====== Data section
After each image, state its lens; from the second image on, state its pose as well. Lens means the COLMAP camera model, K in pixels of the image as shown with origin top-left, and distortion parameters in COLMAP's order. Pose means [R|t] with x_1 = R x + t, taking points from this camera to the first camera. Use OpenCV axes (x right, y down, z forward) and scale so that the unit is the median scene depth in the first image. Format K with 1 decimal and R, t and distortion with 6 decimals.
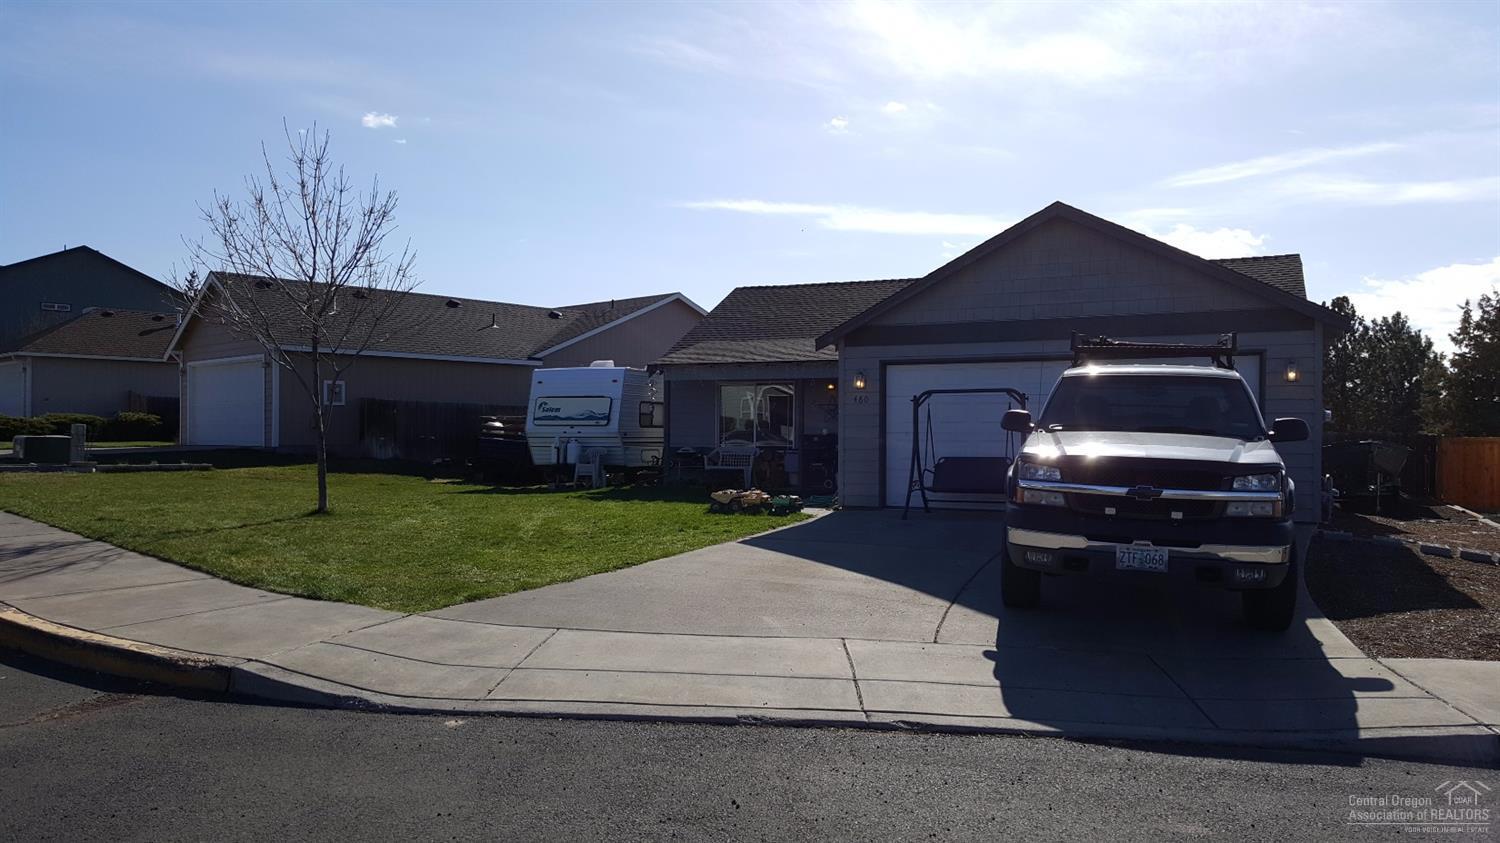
============
====== Data section
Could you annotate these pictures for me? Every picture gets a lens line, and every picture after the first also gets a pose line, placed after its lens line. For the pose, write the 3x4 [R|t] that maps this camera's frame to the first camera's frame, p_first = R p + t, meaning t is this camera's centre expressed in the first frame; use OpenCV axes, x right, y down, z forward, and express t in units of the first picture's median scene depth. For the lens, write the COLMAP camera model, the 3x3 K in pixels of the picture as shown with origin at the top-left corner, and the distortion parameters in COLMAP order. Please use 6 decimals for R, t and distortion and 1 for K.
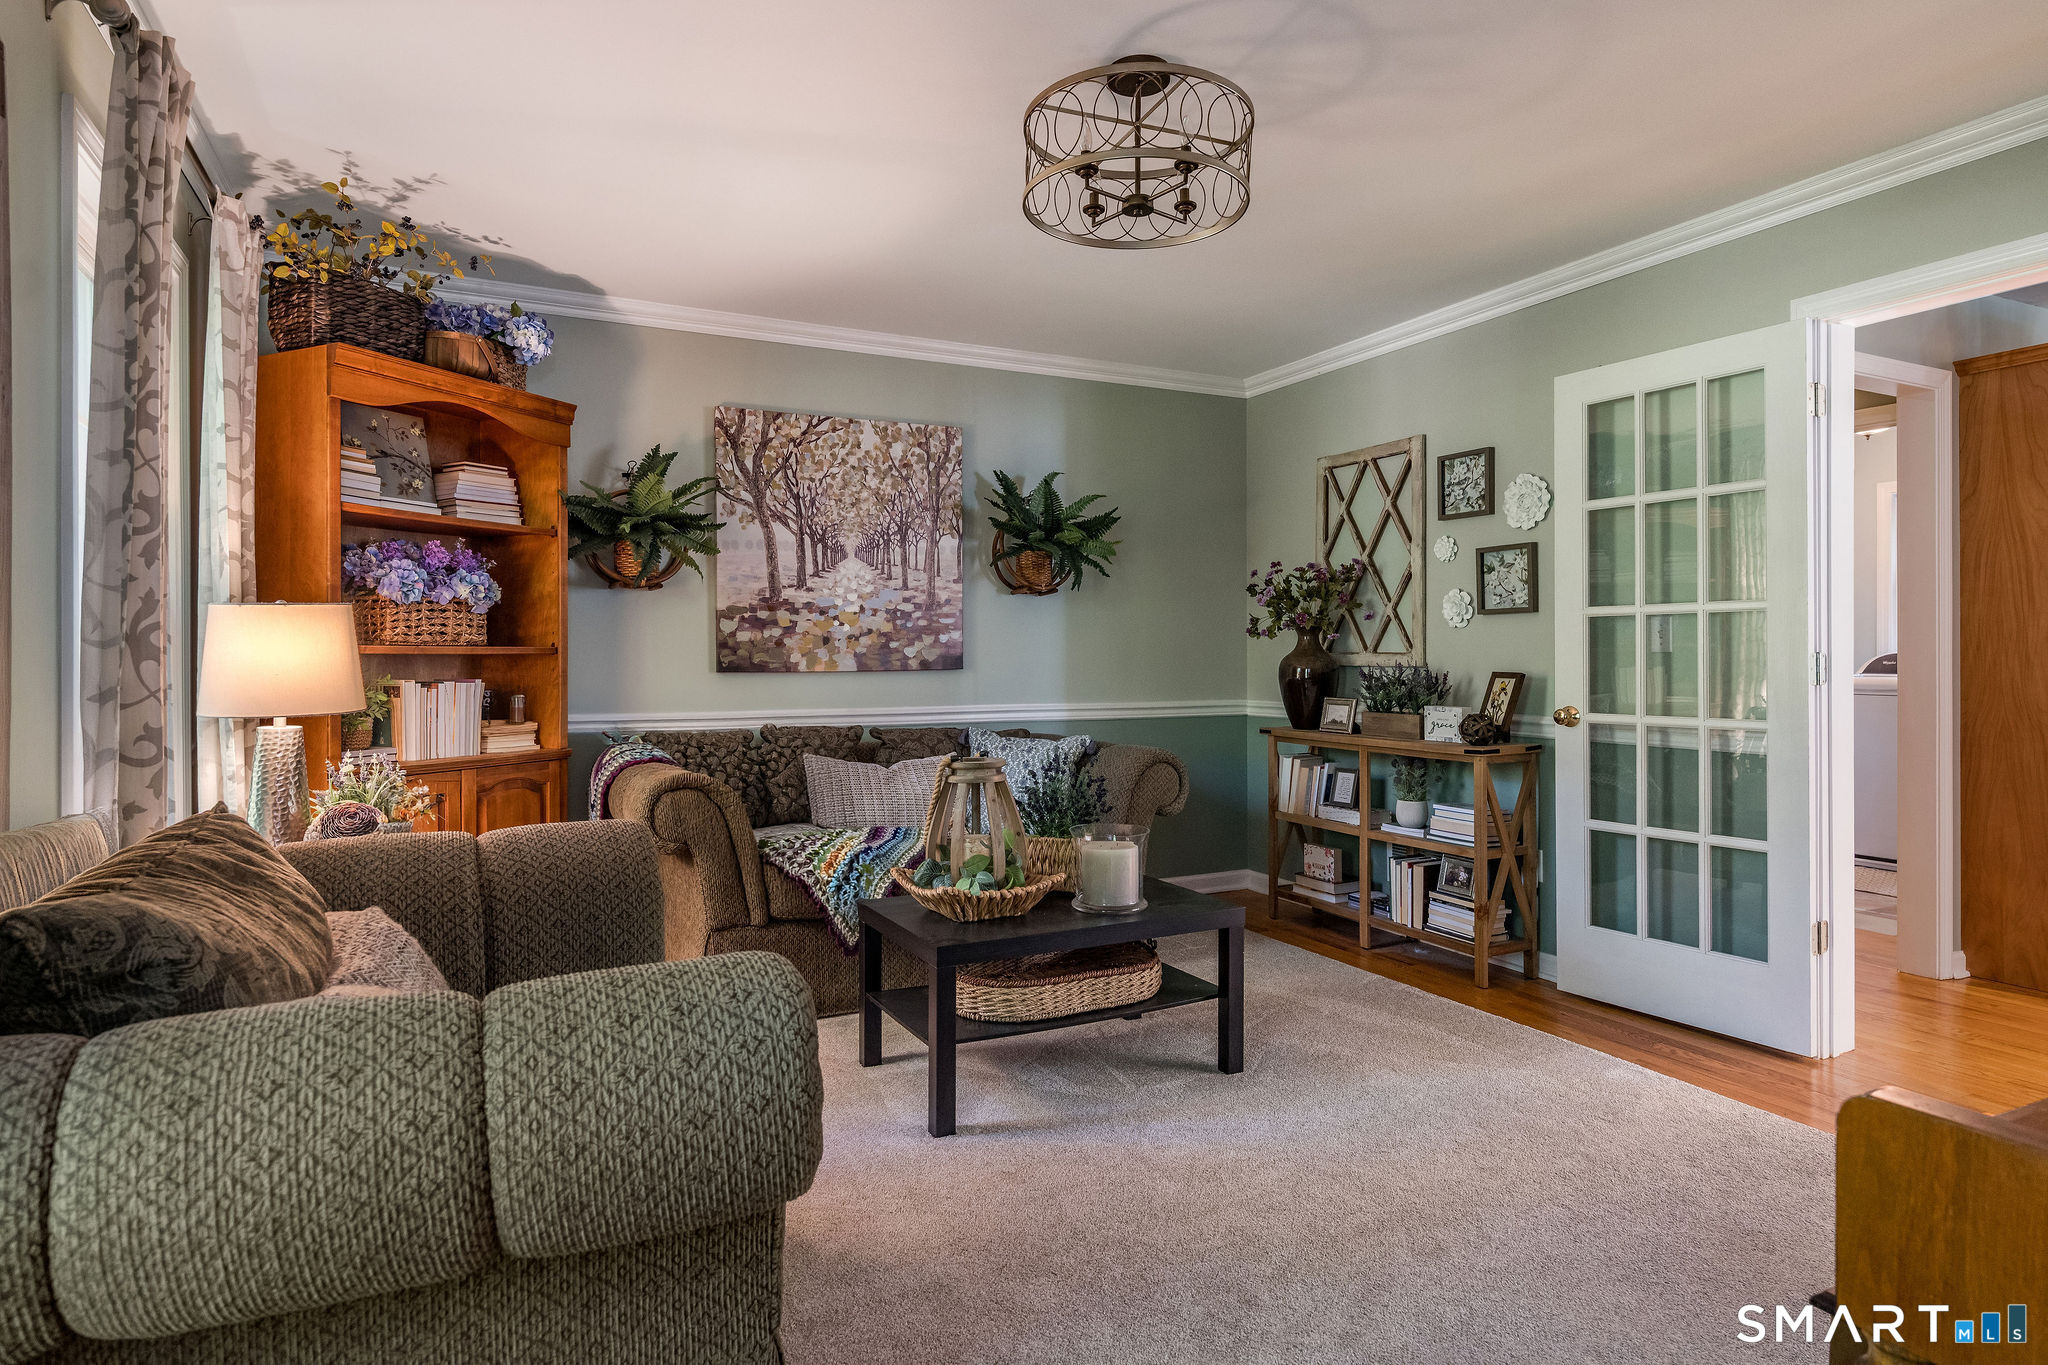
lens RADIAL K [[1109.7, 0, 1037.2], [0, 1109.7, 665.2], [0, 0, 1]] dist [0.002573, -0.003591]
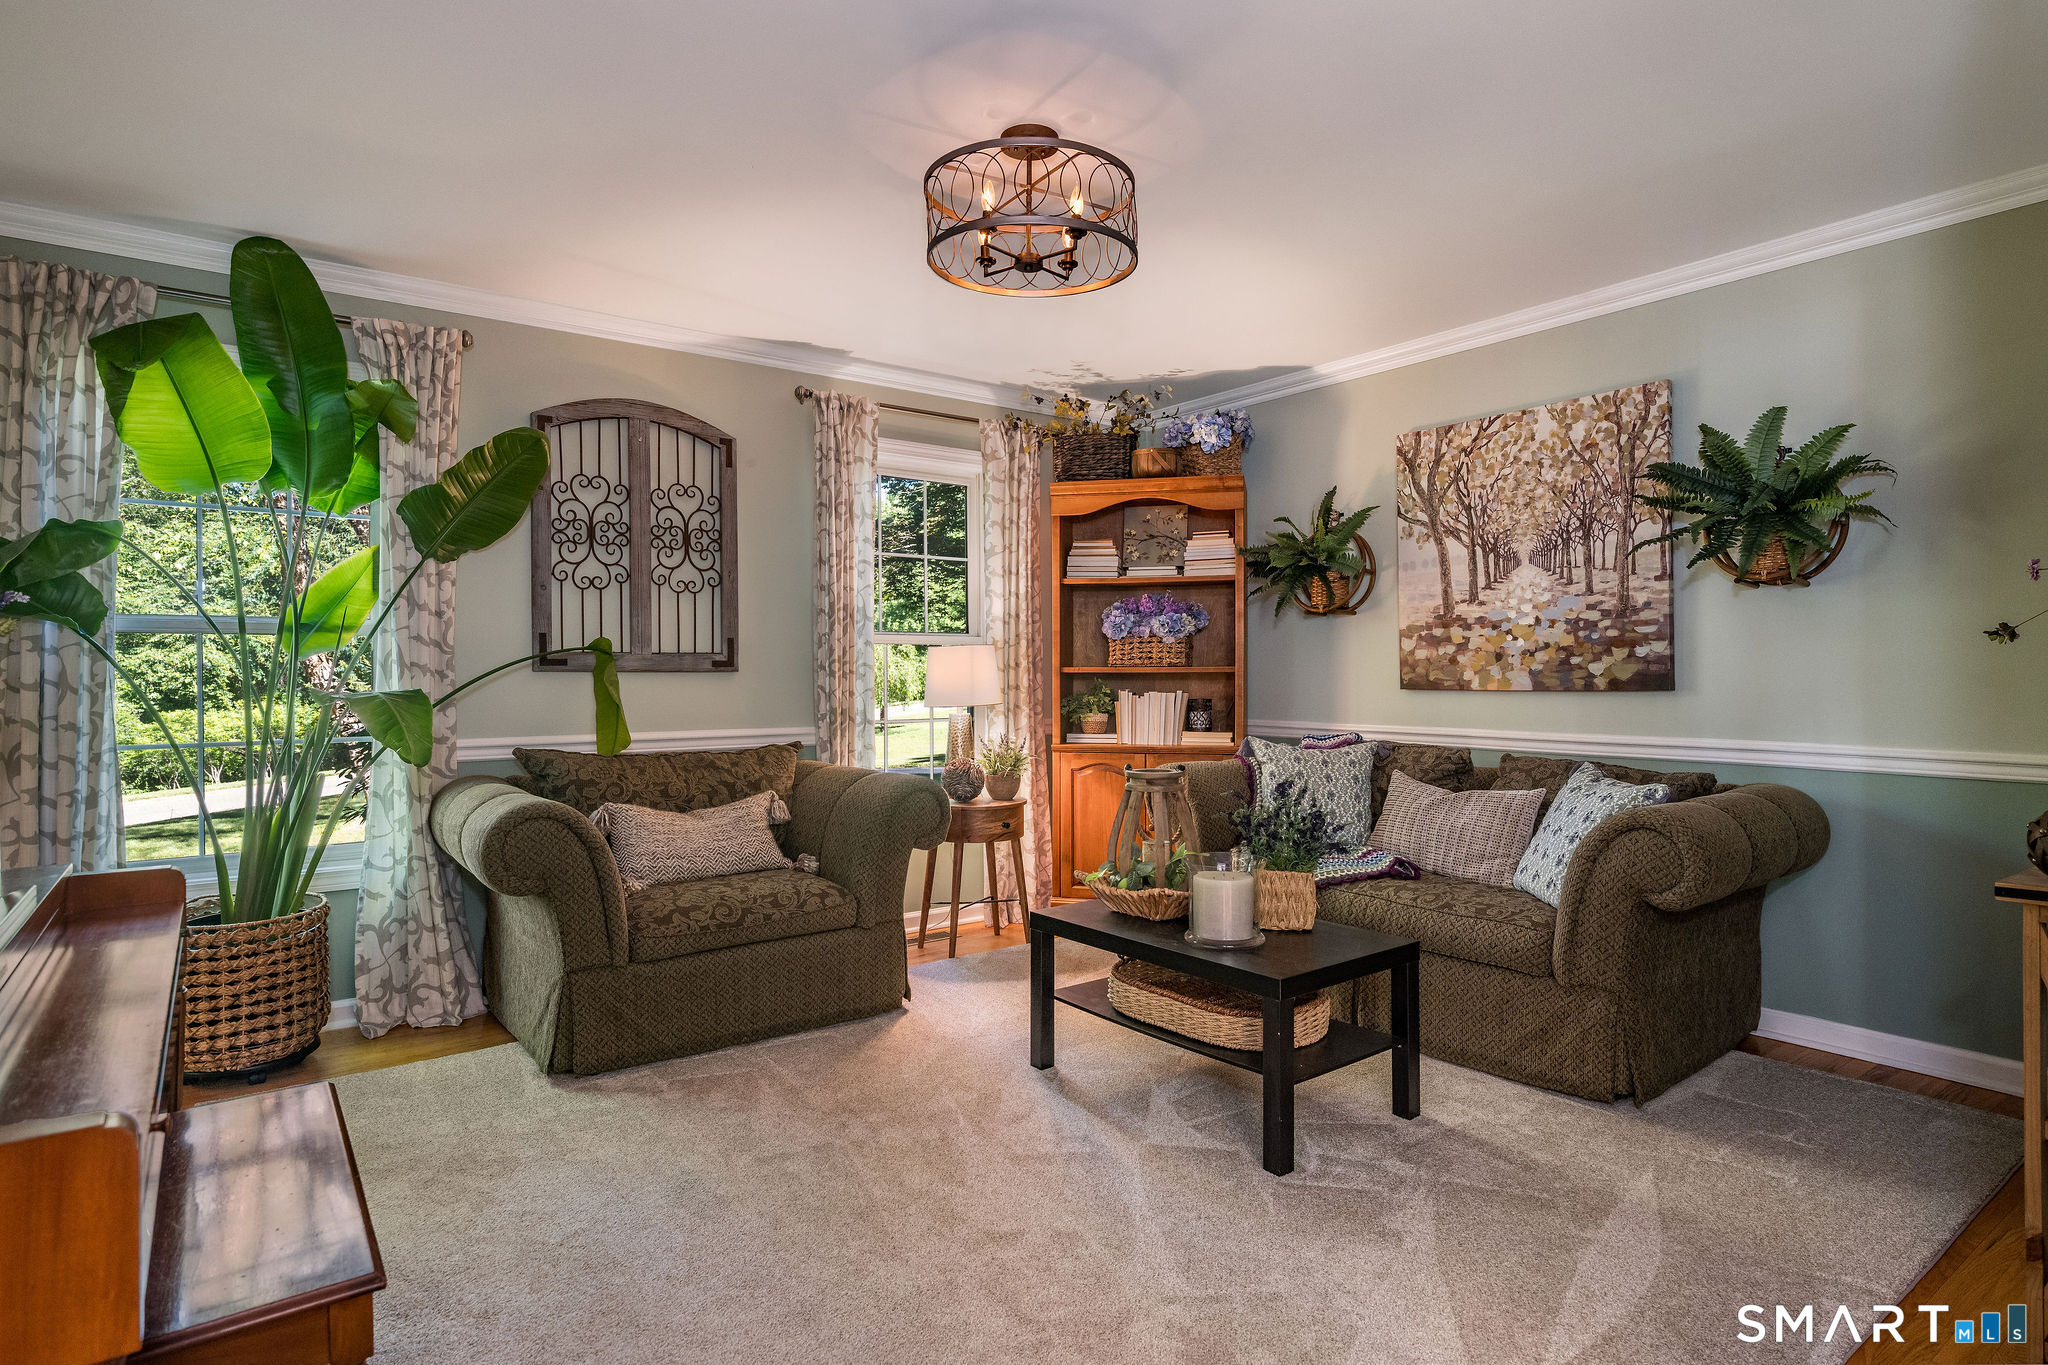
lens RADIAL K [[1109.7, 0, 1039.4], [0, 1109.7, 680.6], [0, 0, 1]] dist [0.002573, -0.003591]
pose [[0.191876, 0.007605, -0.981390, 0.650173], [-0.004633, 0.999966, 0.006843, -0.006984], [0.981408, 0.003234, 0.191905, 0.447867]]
============
Write out the lines word for word, from the line with "Could you annotate" up to and including the line with "665.2], [0, 0, 1]] dist [0.002573, -0.003591]". Leave the pictures out of your answer.

Could you annotate these pictures for me? Every picture gets a lens line, and every picture after the first also gets a pose line, placed after its lens line. For the pose, write the 3x4 [R|t] that maps this camera's frame to the first camera's frame, p_first = R p + t, meaning t is this camera's centre expressed in the first frame; use OpenCV axes, x right, y down, z forward, and express t in units of the first picture's median scene depth. For the lens, write the COLMAP camera model, the 3x3 K in pixels of the picture as shown with origin at the top-left corner, and the distortion parameters in COLMAP order. Please use 6 decimals for R, t and distortion and 1 for K.
lens RADIAL K [[1109.7, 0, 1037.2], [0, 1109.7, 665.2], [0, 0, 1]] dist [0.002573, -0.003591]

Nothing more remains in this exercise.